Since then there have been may "sightings" and expeditions to find the monster. Does it really exist - who knows? But I guess if you have taken the time to come up here then you will no doubt spend some time peering at the waters in search of it. Also no doubt you will see that little disturbance and tell yourself that you have seen something!
Several companies offer cruises on Loch Ness. You can keep your eyes open for the monster and also admire the magnificent scenery. Some of them stop at the landing stage for Urquhart Castle, where you can stop off and explore the ruins.
Urquhart is on Loch Ness shoreline near Drumnadrochit in the Scottish Highlands. I visited the castle whilst doing a day tour of the Scottish Highlands from Edinburgh. The castle has great views of Loch Ness and from the loch it's an impressive structure reminding those on board what a strong presence the castle once had!
The ruin castle has a turbulant past with its power struggle from the English invaders to the Scottish Lords of the Isles over 500 years. The castle was the key sight for the battles for Scottish Independence before the union in the early 18th Century. You can visit the impressive visitors centre where there is a short film presenting the history from St Columba's visit to the Jacobite uprising in 1689 (available in six languages).
I was there in May 2010. It cost me 7.00 GBP although I purchased a combined with a Loch Ness cruise at the time with the tour company so I might have got in cheaper.
On the Loch Ness, Glencoe & Highlands Tour I did in May 2010, there was the optional excursion to visit Urquhart Castle and take in a lake cruise. I had high expectations especially what Loch Ness connotes to and also I thoroughly enjoyed exploring Urquhart Castle.
We were scheduled to ride on part of the Jacobite Freedom Cruise where it took 30-40 to reach Clansman Harbour from Urquhart Castle. I don't remember exactly what I paid as the optional excursion but I felt I didn't get my money's worth for the cruise as it was too short. I was thinking it would an hour or so cruising. I would like to do another lake cruise again, again probably by Jacobite, but it will considerably be a longer one (from Inverness). Please check out the company's website for further information.
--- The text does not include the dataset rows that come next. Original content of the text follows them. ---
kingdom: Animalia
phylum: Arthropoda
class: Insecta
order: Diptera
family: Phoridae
Loch Ness is famous worldwide because of the lake monster Nessie. Many people believe that she lives there and come to the lake trying to see her. I guess, this legend overshadows the beauty of the Loch Ness. The lake, created by a glacier, is the largest body of fresh water in Britain. It is almost 2 km (1 mile) wide and 39 km (24 miles) long. Due to its great depth Loch Ness never freezes. From any place of Loch Ness lake you'll see wonderful views. Urquhart Castle is the most famous landmark at the Loch Ness lake.
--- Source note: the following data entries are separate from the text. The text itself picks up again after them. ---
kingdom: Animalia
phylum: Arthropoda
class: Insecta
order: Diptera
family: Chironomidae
Loch ness , Lake ness is a famous lake all over the world because of the monster that people thought they saw.
This beautiful lake was on our way to Fort William and the highlands and after a short stop here we came back the other day again to enjoy this place.
There is nothing special to do here but the place is a must see because of the landscape and the monster legend.
I highly recommend the day trip to Loch Ness with 'Haggis Adventures'. They are probably more suited to the younger crowd, but the guides were so friendly and knowledgeable. They grew up in the area, and set out to make sure everyone on the bus had a great day. We travelled from the centre of Edinburgh, quite early, by bus to the Scottish Highlands and Loch Ness. We then took a boat trip on Loch Ness..without any sightings. After lunch on the way back, we stopped in many quaint towns including Dunkeld, which is just picturesque. The town is basically postcard quality homes, with an old worldly style and a main street leading to a massive old church, all set next a pristine river. It was a very full day but also a very satisfying way of seeing the country with people who knew real stories about Scotland's history. If I am ever back that way I wouldn't hesitate in going with Haggis Adventures again, as they made it a very pleasant experience.